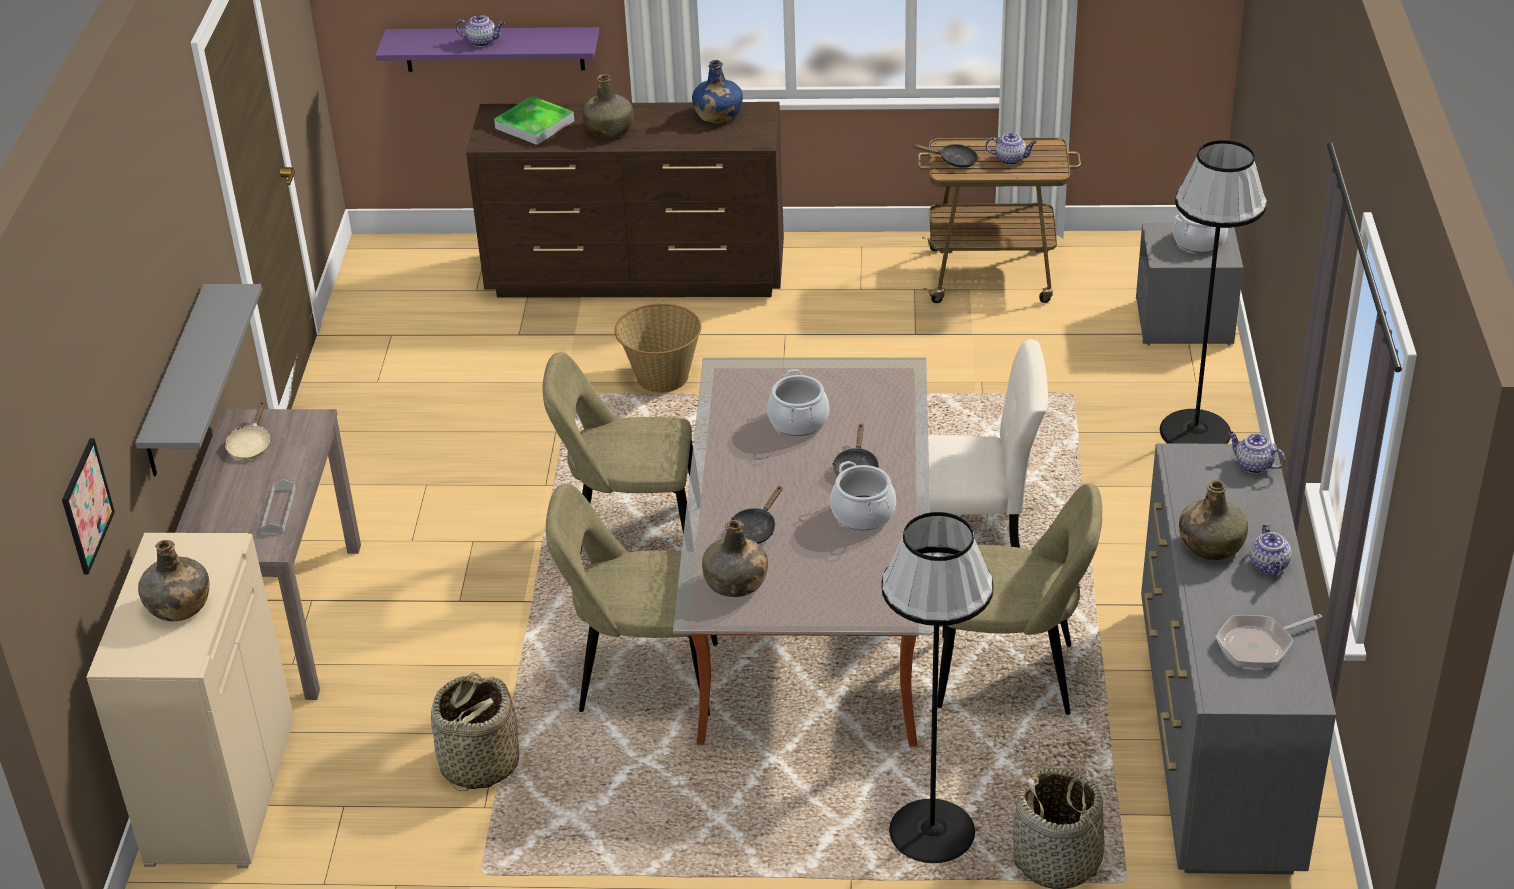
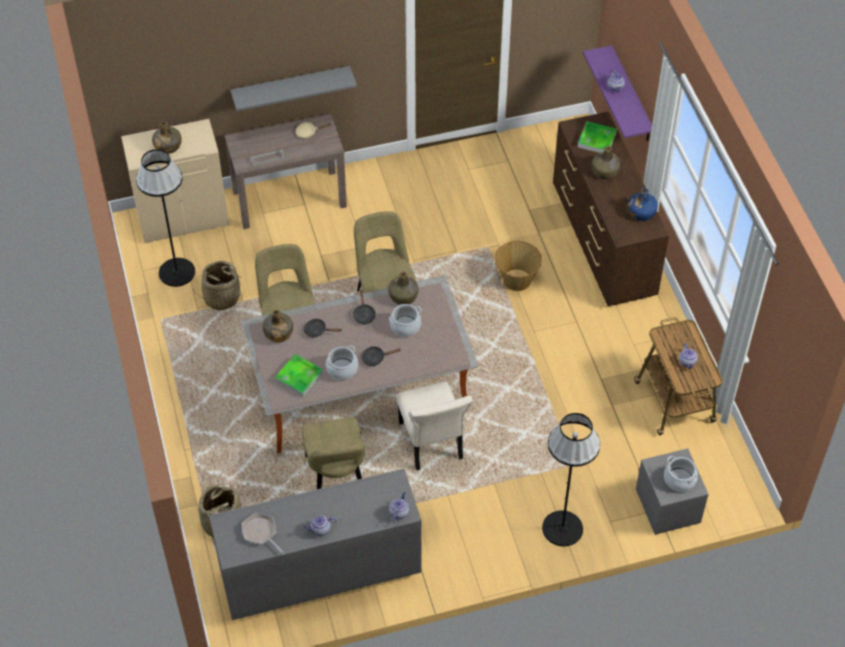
camera: 70 degrees right, 15 degrees up
(86, 506) = (166, 90): picture -> none
(857, 572) = (299, 377): none -> tray
(932, 832) = (226, 471): black floor lamp -> black floor lamp (176, 272)
(954, 161) = (673, 335): black frying pan -> black frying pan (364, 314)
(1211, 545) = (329, 503): green bottle -> green bottle (403, 296)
—————
INSTRUCTIONS TO FOLLOW -
Find where "(932, 832) = (226, 471): black" occurs in the data, and please write out that line through the last line exactly, with nothing else.

ANSWER FOR THE TASK -
(932, 832) = (226, 471): black floor lamp -> black floor lamp (176, 272)
(954, 161) = (673, 335): black frying pan -> black frying pan (364, 314)
(1211, 545) = (329, 503): green bottle -> green bottle (403, 296)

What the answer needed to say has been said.